Here is the short film I made for the task 'ephemeral'. Drag the bar along to make it go faster as it is very boring 1x.

Palimpsest

My boyfriend told me about an artist doing something very related to my work (hopefully) but couldn't remember their name! And the interwebs is not being very helpful. So unfortunately I cannot provide any images of their work - I can describe it though.

The artist produced palimsests: they would create an image or artwork, and then inkjet print another image over the top. Then, as time wore on, the inkjet print would fade and reveal the image layered beneath. Artwork that evolves over time, slowly revealing more and more of itself.

Beautiful.

And the idea translates so well to garments: clothing that you get to know over time, garments constantly changing and offering you more.

Wednesday 6 April 2011

Mark Fast


Mark Fast's signature cobweb knits experiment with tensions and restricting the body. By building areas of opaque and transparency the garment both acknowledges the body that it is strangulating but continues to do so. This acknowledgement of the body is something I hope to look at with my own work - reminding the wearer and viewer of the animal visceralness hidden behind the veneer of the garment.

References:

img1 Mark Fast Spring/Summer '11 www. Style.com

Gwendolyn Huskens


Gwendolyn Huskens produced this collection whilst studying at the Design Academy in Eindhoven. It is called 'Medic Esthetic'. Made from materials such as plaster bandages, steel and band-aids, the collection addresses the restrictive and painful incarnation of women's fashion so common today - providing a cheeky 'solution'.

References:

img1 www.blackbookmag.com/article/the-new-skyscraper-heel-now-injury-equipped/4862

Shadi Ghadirian


Shadi Ghadirian's work 'Untitled 1' from the series Like Everyday explores issues of identity, gender and social and physical restrictions. What I see as familiar between this artists work and my own is the desire to investigate the relationship between the natural body and the covered body - the tension.

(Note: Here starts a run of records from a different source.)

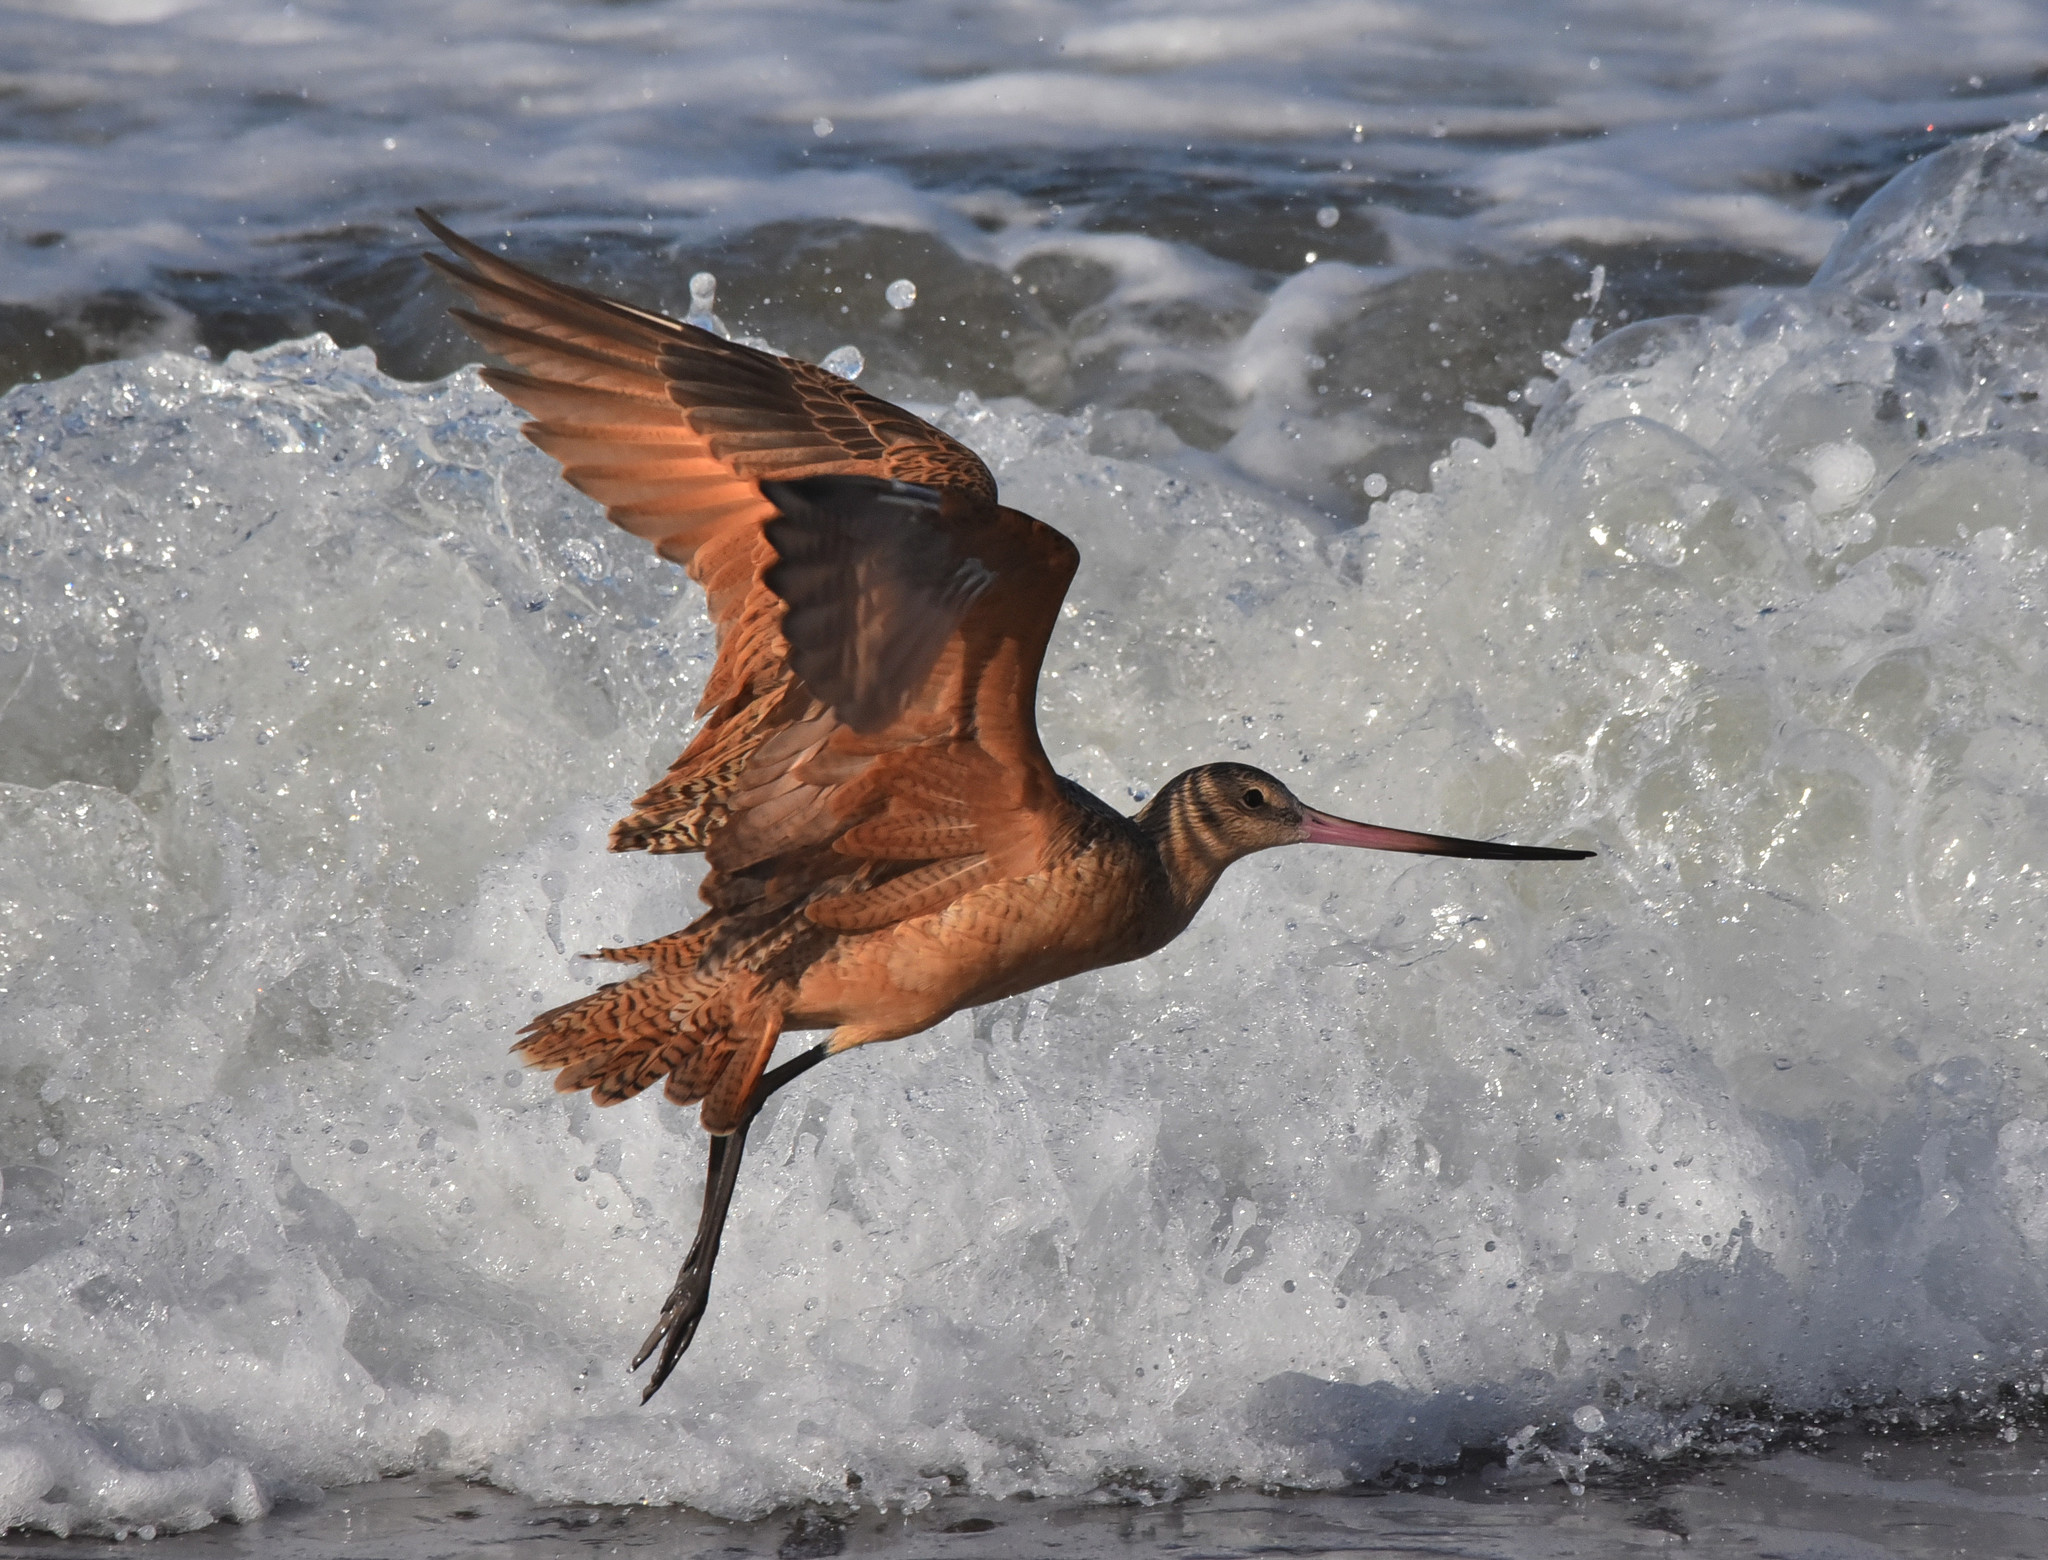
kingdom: Animalia
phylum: Chordata
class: Aves
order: Charadriiformes
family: Scolopacidae
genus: Limosa
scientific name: Limosa fedoa
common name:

Also interesting in this piece is that the garment or covering is restricting by being loose, rather than tight. The covering invokes a feeling of stifling or suffocation, the body inside seemingly entombed, possibly a cadaver covered in the sheets of death.

References:

img1 dunedin.art.museum/exhibitions.asp?p_3&y=2009

Helmut Newton



Helmut Newton's work explores both excessive sumptuousness and harsh restriction. This dichotomic approach to the presentation of the female body results in photographs of sensuous bondage - the body is constrained but the sexuality isn't.

References:

img1 'The Empowered Woman' - Vogue (1995) www.trenddelacreme.com
img2 yujinyohe.blogspot.com

Carol Christian Poell


What prompted me to included Poell in my index was something the owner of Eastern Market said a few years ago concerning his work: that Poell deliberately cut jacket shoulders very small, and that he loved the feeling of it. He loved the pressure, restriction, and effect it had on his posture and the heightened awareness of his body.